The result: four drugs (amoxicillin, metformin, hydrochlorothiazide and triamcinolone) that were each “statistically significantly associated with reduced COVID mortality of about 25 percent.” Furthermore – although the sample size was lower and the data analysis remains ongoing – Alamgir shared that the combination effect of hydrochlorothiazide and metformin appeared to be even stronger. “The mortality rate reduction was the highest for the patients that were taking both of them,” he said. “We detected a 41 percent reduction in COVID mortality odds.” (The other combination effects had not yet been similarly assessed.)

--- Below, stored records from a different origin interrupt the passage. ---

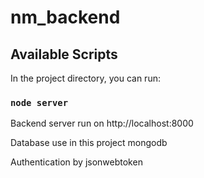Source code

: # nm_backend

## Available Scripts

In the project directory, you can run:

### `node server`


Backend server run on http://localhost:8000

Database use in this project mongodb

Authentication by jsonwebtoken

For now, Alamgir’s analysis is constrained to mortality – the most crucial outcome – and further patient data may be a bit more difficult to work with. “We purposefully froze our analysis using a data release of about mid-December of 2020,” he said. “The reason primarily is that starting in late December, the vaccination campaigns in the U.S. have started and depending on who got vaccinated or not, you introduce additional unknowns into this statistical analysis.”
So now, Alamgir and ARIScience are running with what they have: highly promising results for four FDA-approved drugs. With vaccines taking hold in the U.S. and critical peaks occurring elsewhere around the world, the company is turning its attention to South America and South Asia to explore the possibility of a randomized clinical trial to further bolster the drugs’ efficacy in staving off COVID mortality.
For Goodhue and the MGHPCC, this is a familiar success story, with the director characterizing the partnership between the MGHPCC and ARIScience as one of the center’s many actions “at the trailing edge of research and the leading edge of societal impact.” The center’s previous accounts, he said, included the founders of Moderna and a range of successful startups. “All of them started with us when they were early-stage,” he said. “If I was trying to impress people, I’d say we’ve managed to help a couple of companies on their way to their exits by acquisition, I think yielding a total of three quarters of a billion dollars.”
During the pandemic, the MGHPCC has been running what Goodhue explains as a “mini version” of the COVID-19 HPC Consortium, offering computing resources to companies based in Massachusetts with research ideas for tackling the virus. Right now, Goodhue said, the center is actively partnered with around a half dozen companies.